Locate every line in the listing below that contains the string "Count" and copy each of those lines out. Match case exactly.
*** Opening Information provided ***
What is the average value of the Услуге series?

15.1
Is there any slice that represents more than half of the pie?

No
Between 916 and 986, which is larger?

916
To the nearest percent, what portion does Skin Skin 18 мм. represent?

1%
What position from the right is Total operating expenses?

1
*** Closing Information provided ***
*** Opening Information provided ***
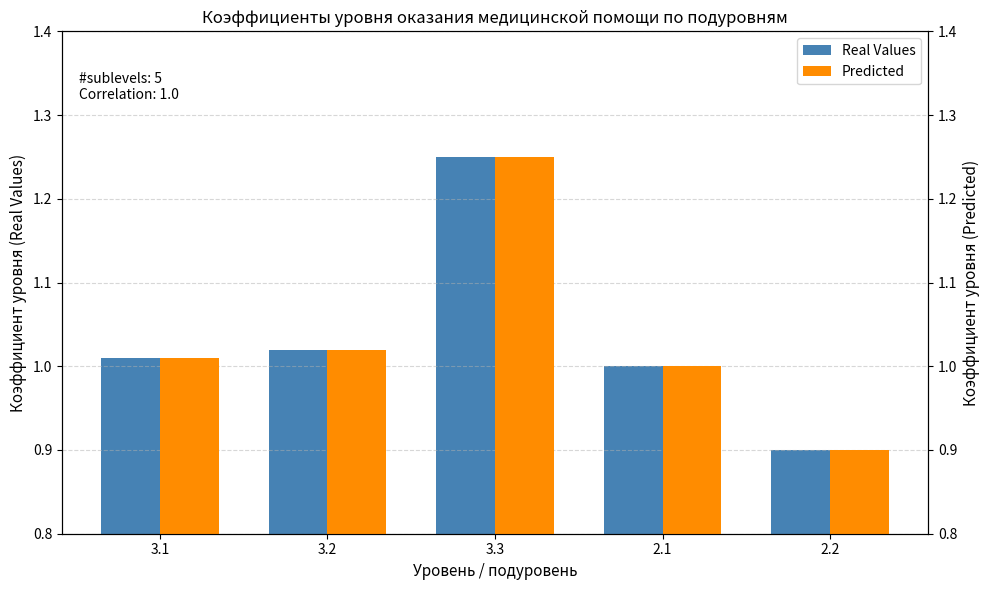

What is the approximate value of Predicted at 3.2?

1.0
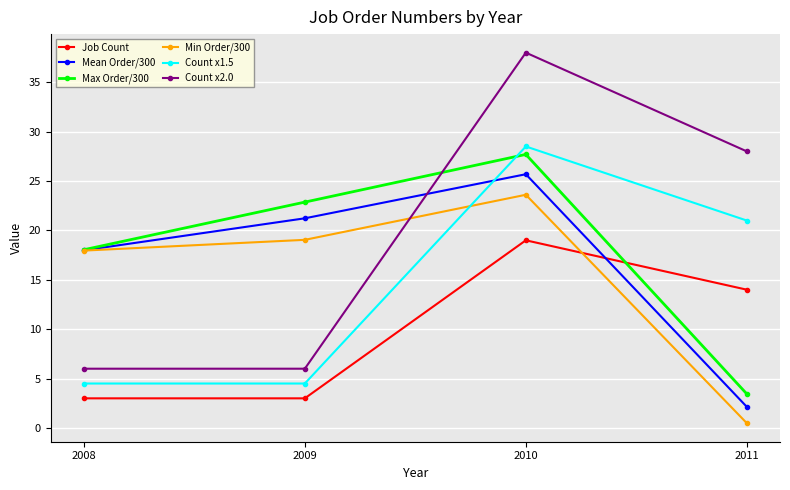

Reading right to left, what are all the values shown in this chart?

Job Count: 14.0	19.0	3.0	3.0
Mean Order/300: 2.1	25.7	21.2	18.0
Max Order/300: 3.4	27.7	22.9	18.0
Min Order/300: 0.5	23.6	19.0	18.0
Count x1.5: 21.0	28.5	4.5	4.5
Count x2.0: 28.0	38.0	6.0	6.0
*** Closing Information provided ***
=== Exercise answer ===
Job Count: 14.0	19.0	3.0	3.0
Count x1.5: 21.0	28.5	4.5	4.5
Count x2.0: 28.0	38.0	6.0	6.0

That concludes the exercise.